Jedoch bekomme ich immer den Fehler 404 angezeigt - was mache ich falsch?

Zur Info:
- die Internet-Permission ist gesetzt (ein GET-Aufruf funktioniert problemlos)
- rufe ich die Methode mitels einer "normalen" Java-Applikation (mit Jersey) auf, funktioniert es

Wäre super, wenn ihr mir helfen könntet


----------



## Bizarrus (26. Jan 2013)

Hast du mal probiert die URL direkt über den Webbrowser anzusprechen? Bekommst du da auch 404 Header?

Wie ich das nun jetzt verstanden habe, nutzt du auch eine Applikation, die als ein "Webserver" arbeitet und die Daten in einem HTTP-Response gibt?
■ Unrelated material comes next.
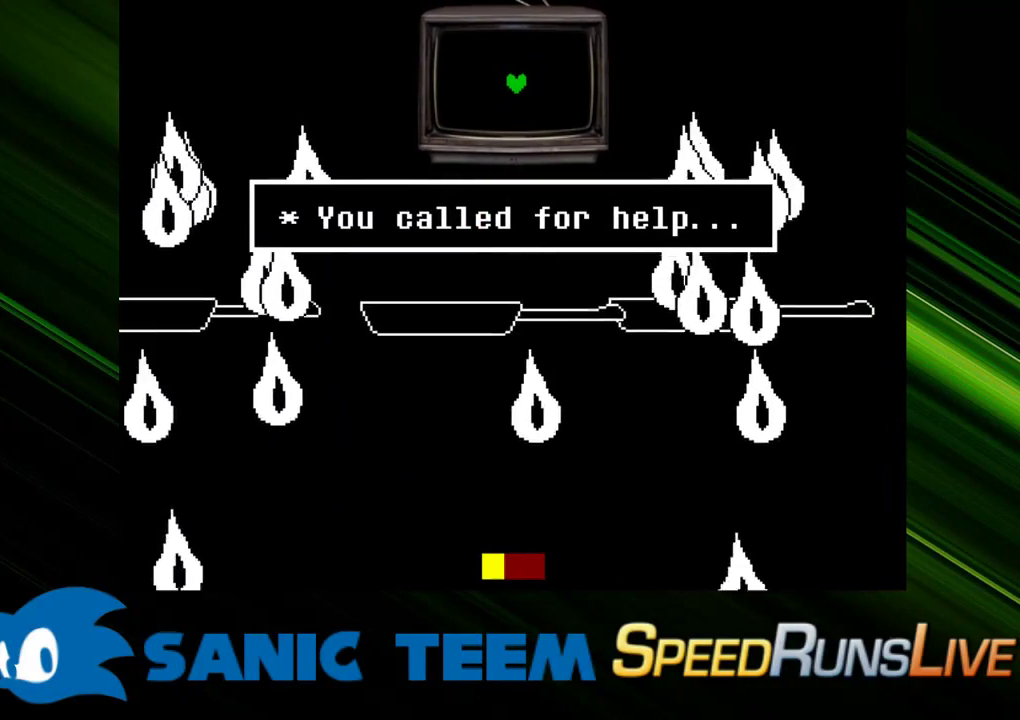
{"keys": [], "events": []}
Warum nimmst du nicht direkt einen Webserver und lässt die Daten direkt über PHP verarbeiten - Derartiges ist im ein deutiges leichter und vorallem schneller zu visualisieren.


----------



## chamaken (28. Jan 2013)

Danke für die Antwort, ich hab den Fehler am Freitag noch gefunden.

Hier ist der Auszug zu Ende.